Ella estaba en todo, por eso la condenaron a muerte acusándola de que suplía la falta de su marido cuando se ausentaba, disponiendo ella misma las expediciones, hasta montar en un caballo con armas para reclutar gente en las provincias a cuyos pueblos dirigía repetidas órdenes con rara intrepidez.
Era Micaela de un valor a toda prueba: cierta vez que llegaron noticias de que su esposo corría peligro montó de inmediato a caballo y partió a galope en su ayuda, seguida de su gente. Pronto pasó el aprieto -era sólo un falso rumor-, pero alcanzó a decir que “moriría donde muriese su marido”. Y cumplió su palabra.
Fue terrible la expiación, todo un pueblo fue castigado en la cabeza de sus conductores. Los ciento veinte mil muertos caídos en la lucha tienen símbolo en la muerte siniestra que se les dio.

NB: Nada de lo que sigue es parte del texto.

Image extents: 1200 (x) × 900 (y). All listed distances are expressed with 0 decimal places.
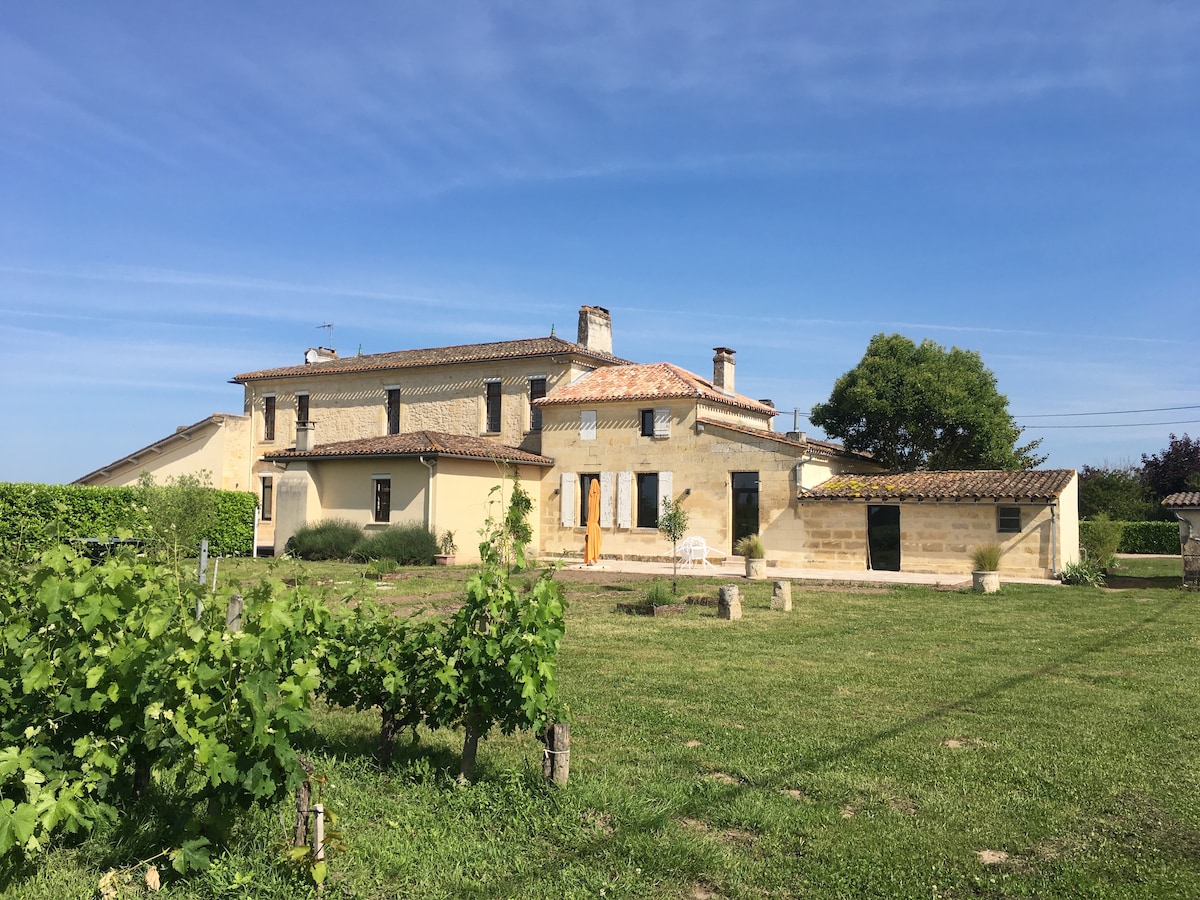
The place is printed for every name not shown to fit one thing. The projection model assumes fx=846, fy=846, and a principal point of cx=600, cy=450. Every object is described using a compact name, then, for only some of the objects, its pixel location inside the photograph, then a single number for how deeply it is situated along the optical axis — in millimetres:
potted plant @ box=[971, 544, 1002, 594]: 15719
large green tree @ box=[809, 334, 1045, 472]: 25594
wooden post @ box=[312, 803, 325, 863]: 3457
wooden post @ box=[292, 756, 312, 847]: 3551
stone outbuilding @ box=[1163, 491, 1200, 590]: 16734
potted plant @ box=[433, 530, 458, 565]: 21812
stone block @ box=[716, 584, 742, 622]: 11828
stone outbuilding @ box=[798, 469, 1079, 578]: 18500
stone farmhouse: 19719
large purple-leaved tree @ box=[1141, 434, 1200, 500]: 36031
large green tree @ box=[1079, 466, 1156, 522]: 33656
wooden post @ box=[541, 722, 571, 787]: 4441
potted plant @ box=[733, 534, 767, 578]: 18625
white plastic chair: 21844
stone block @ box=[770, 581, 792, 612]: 13086
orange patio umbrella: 21547
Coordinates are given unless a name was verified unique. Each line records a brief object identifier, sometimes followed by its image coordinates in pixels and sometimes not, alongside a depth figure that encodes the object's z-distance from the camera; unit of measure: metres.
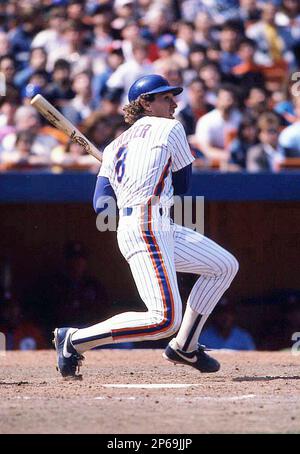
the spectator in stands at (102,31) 21.20
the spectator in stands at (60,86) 18.94
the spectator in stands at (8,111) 17.55
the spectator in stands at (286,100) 19.74
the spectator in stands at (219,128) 17.84
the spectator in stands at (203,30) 21.66
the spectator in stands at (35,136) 17.08
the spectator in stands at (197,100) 18.91
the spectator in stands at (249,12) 22.92
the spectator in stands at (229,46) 21.34
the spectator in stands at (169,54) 20.30
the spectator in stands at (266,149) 17.23
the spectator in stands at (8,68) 19.33
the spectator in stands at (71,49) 20.28
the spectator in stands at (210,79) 19.84
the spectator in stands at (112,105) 17.24
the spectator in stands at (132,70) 19.70
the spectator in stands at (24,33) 20.80
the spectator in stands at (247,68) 20.45
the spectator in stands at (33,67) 19.56
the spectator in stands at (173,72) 18.97
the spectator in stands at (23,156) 16.33
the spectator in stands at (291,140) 17.97
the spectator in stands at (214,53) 20.72
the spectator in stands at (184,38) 21.26
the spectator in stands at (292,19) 22.95
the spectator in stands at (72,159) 16.44
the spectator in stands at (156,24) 21.73
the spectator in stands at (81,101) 18.50
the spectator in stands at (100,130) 16.83
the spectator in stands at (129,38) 20.53
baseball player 10.00
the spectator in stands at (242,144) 17.22
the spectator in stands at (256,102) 18.92
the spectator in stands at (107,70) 19.44
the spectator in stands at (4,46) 20.28
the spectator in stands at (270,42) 22.23
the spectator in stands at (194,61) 20.20
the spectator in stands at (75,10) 21.27
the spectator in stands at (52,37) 20.78
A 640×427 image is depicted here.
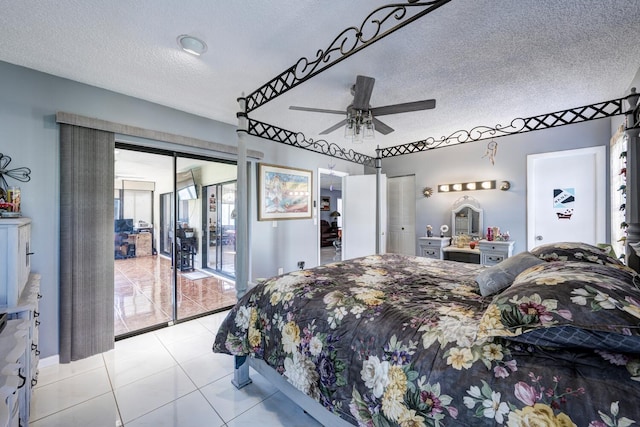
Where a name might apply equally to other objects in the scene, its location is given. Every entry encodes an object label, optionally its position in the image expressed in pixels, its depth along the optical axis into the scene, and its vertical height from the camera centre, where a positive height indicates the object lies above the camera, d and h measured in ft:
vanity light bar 13.71 +1.51
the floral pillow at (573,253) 5.31 -0.87
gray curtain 7.61 -0.86
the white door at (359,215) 15.84 -0.09
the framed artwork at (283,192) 12.52 +1.10
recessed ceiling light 5.87 +3.95
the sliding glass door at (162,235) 9.92 -0.89
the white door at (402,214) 16.60 -0.06
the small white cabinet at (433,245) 14.44 -1.81
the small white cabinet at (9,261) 4.92 -0.90
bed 2.56 -1.69
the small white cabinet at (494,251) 12.41 -1.80
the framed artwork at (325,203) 36.27 +1.43
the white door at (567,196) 11.03 +0.77
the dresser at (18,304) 3.64 -1.74
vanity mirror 14.21 -0.19
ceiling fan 6.52 +2.80
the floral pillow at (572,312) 2.57 -1.06
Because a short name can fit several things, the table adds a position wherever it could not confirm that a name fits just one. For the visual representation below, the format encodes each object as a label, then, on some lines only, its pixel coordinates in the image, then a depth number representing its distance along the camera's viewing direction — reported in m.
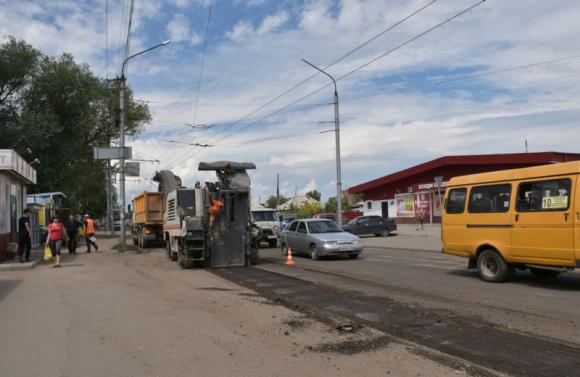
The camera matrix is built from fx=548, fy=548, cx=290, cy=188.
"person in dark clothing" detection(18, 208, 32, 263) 17.97
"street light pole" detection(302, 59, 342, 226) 28.42
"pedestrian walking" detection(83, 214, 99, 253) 23.86
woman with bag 17.64
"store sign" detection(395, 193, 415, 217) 47.97
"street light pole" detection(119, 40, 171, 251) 24.72
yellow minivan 10.27
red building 38.57
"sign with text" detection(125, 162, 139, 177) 26.56
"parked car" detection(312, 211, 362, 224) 48.77
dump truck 28.02
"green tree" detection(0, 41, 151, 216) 40.31
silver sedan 18.34
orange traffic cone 17.54
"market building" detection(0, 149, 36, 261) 18.80
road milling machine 16.33
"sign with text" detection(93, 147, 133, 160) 23.95
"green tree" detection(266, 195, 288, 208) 124.64
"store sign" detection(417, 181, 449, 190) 44.97
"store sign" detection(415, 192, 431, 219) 46.31
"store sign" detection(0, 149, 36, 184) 18.64
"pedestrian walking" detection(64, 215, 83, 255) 23.17
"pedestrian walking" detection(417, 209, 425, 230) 45.16
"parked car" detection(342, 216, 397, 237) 34.69
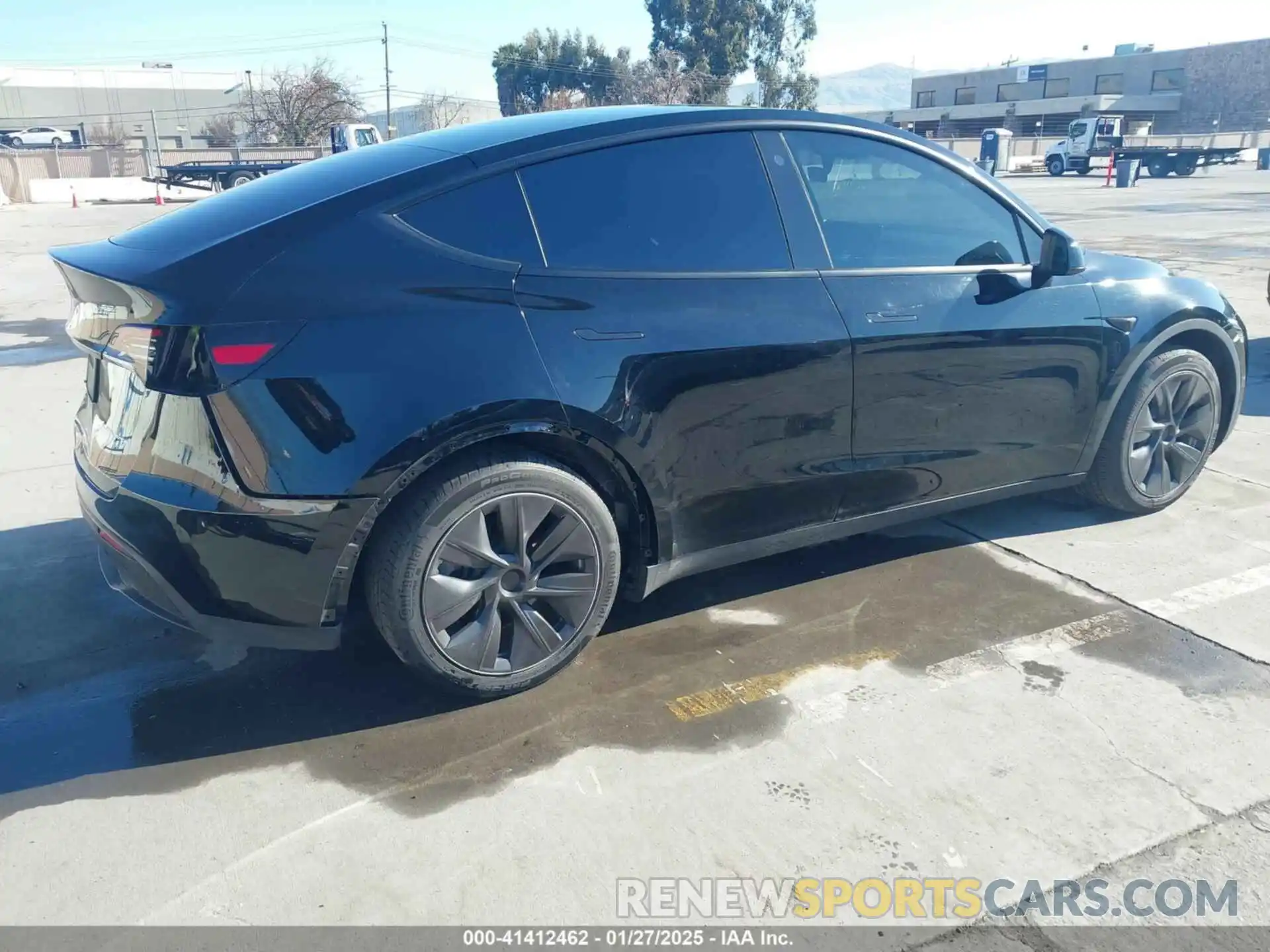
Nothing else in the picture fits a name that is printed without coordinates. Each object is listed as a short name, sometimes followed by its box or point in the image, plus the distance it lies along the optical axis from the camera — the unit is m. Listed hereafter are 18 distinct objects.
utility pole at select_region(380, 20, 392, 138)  62.03
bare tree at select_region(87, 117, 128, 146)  63.13
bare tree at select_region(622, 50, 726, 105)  62.66
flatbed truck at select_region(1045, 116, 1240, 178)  39.75
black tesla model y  2.60
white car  55.66
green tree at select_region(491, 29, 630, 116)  70.38
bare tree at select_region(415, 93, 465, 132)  71.25
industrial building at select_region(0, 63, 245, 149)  73.00
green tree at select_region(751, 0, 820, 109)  71.12
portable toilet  45.19
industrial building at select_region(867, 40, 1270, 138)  64.81
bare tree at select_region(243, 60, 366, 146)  52.47
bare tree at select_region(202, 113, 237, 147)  64.12
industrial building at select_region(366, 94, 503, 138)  71.25
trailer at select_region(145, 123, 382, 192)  31.61
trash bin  34.19
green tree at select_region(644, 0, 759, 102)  68.50
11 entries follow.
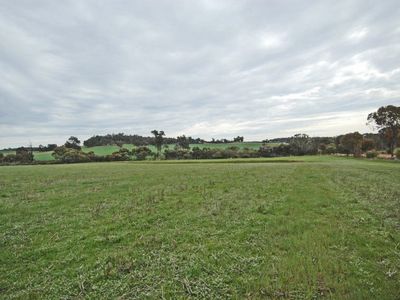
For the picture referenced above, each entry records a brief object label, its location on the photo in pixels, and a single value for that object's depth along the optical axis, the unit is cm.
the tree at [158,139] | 15125
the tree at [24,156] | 12188
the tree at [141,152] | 12812
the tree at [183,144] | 16356
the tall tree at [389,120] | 8041
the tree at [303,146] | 12719
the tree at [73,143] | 16362
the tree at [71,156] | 11552
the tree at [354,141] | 9338
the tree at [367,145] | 11006
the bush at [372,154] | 8456
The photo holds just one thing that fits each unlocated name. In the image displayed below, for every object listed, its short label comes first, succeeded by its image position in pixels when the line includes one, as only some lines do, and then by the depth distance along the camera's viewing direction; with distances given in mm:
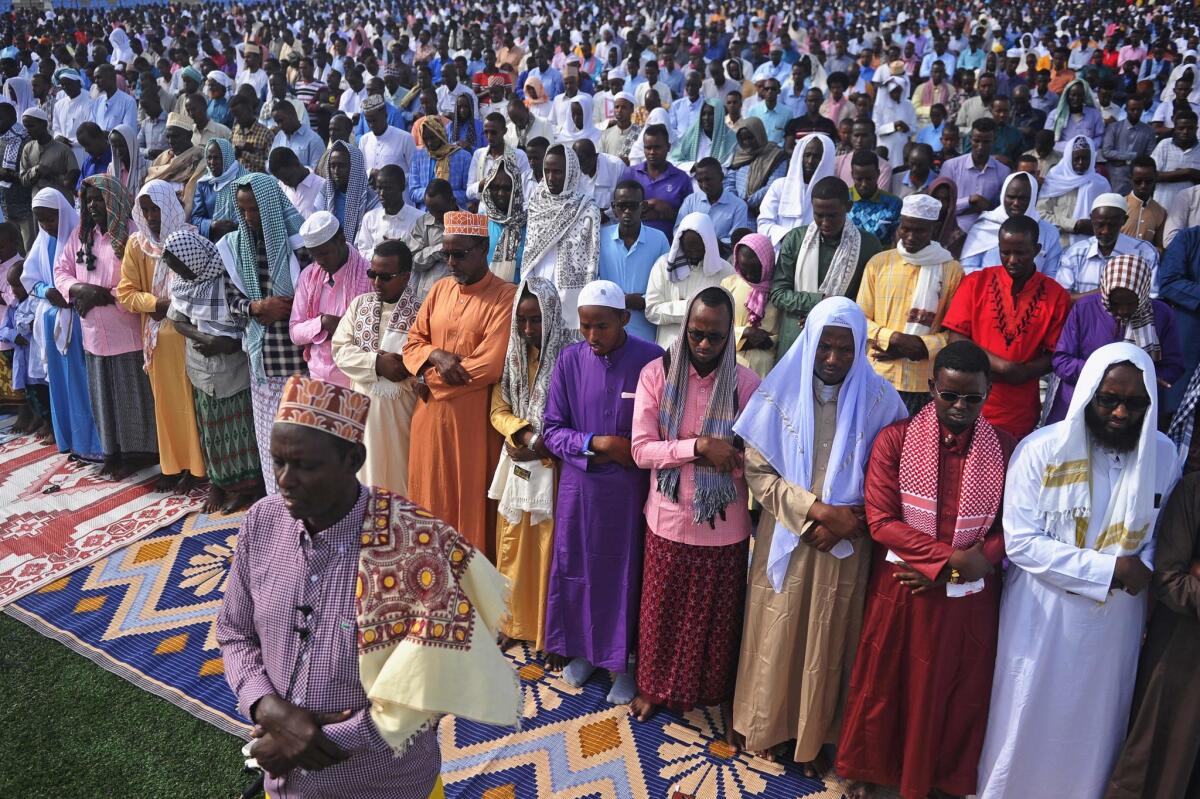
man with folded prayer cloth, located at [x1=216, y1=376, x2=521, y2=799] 1961
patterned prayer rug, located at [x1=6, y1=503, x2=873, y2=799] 3488
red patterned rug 5066
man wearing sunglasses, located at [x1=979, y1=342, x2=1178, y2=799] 2807
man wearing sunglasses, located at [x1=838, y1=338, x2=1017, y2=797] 2979
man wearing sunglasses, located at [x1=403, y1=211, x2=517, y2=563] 4172
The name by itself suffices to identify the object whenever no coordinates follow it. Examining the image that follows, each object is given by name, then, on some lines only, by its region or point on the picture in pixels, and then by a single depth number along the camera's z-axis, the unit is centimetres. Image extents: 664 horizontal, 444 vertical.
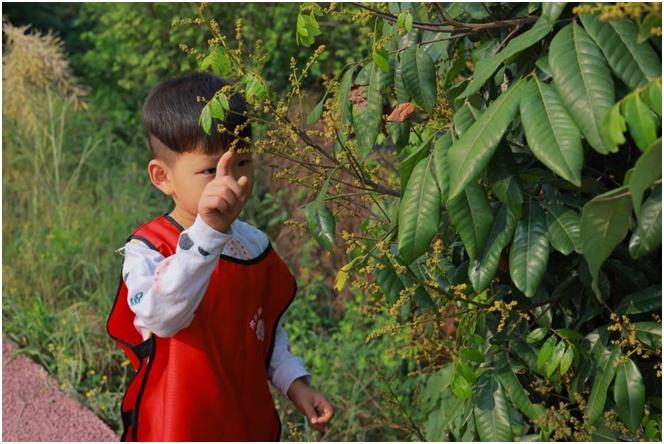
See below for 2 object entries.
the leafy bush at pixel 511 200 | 167
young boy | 238
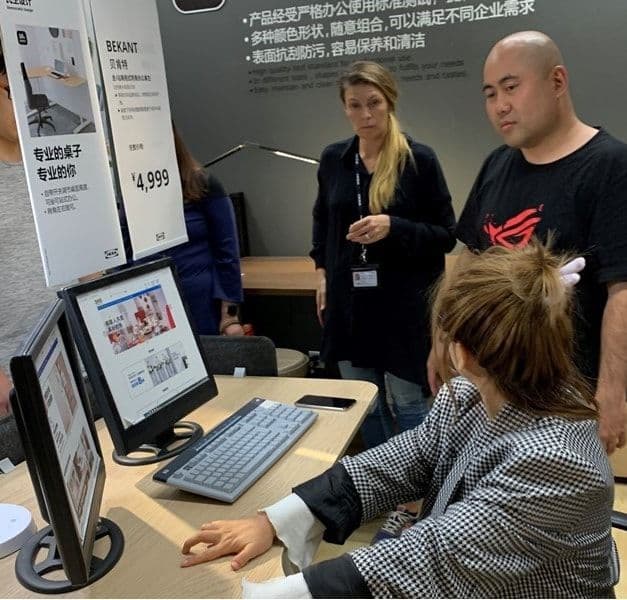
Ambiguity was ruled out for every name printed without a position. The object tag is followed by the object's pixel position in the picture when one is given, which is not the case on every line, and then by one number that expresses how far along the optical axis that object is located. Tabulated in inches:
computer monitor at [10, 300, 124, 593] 31.5
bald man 60.7
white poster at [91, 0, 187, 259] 72.1
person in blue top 90.5
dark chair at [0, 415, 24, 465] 54.9
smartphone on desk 63.4
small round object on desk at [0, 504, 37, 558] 41.7
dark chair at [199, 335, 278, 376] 73.9
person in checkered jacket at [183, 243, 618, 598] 36.4
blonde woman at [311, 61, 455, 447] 87.0
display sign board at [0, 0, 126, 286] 57.3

Tras ver que ahorcaban a su hijo, el joven mártir y combatiente Hipólito, la revolucionaria Micaela dijo: “Por la libertad de mi pueblo he renunciado a todo. No veré florecer a mis hijos”, entonces fue ejecutada junto a sus compañeros de lucha el 18 de mayo de 1781. Se le cortó la lengua, se trato de estrangularla y al final la ultimaron a puntapiés.
MICAELA MURIÓ COMO UNA REINA, SIN EXHALAR QUEJA ALGUNA
Instantes después la acompañaría a la inmortalidad su compañero de vida y de lucha, Túpac Amaru II. Sus cadáveres fueron mutilados, lo que de sus cuerpos quedó, ardería en el cerro de Picchu, escenario de sus glorias. Las cenizas fueron arrojadas al aire y al rio.
No sólo con sus vidas ambos pagaron pelear por el Perú. Aparte de Hipólito, ahorcado el día del gran sacrificio, sus otros dos hijos sufrieron trágica muerte. El menor Fernando murió en Madrid presa de atroz melancolía, allí sufría cautiverio.
El otro niño, Mariano, pereció misteriosamente en el navío que lo conducía a las prisiones hispánicas. Así acabó -conforme a la expresada voluntad de los verdugos- el maldito nombre de Túpac Amaru. Pero fue inútil, la sangre de los últimos incas palpita hoy en todos los peruanos.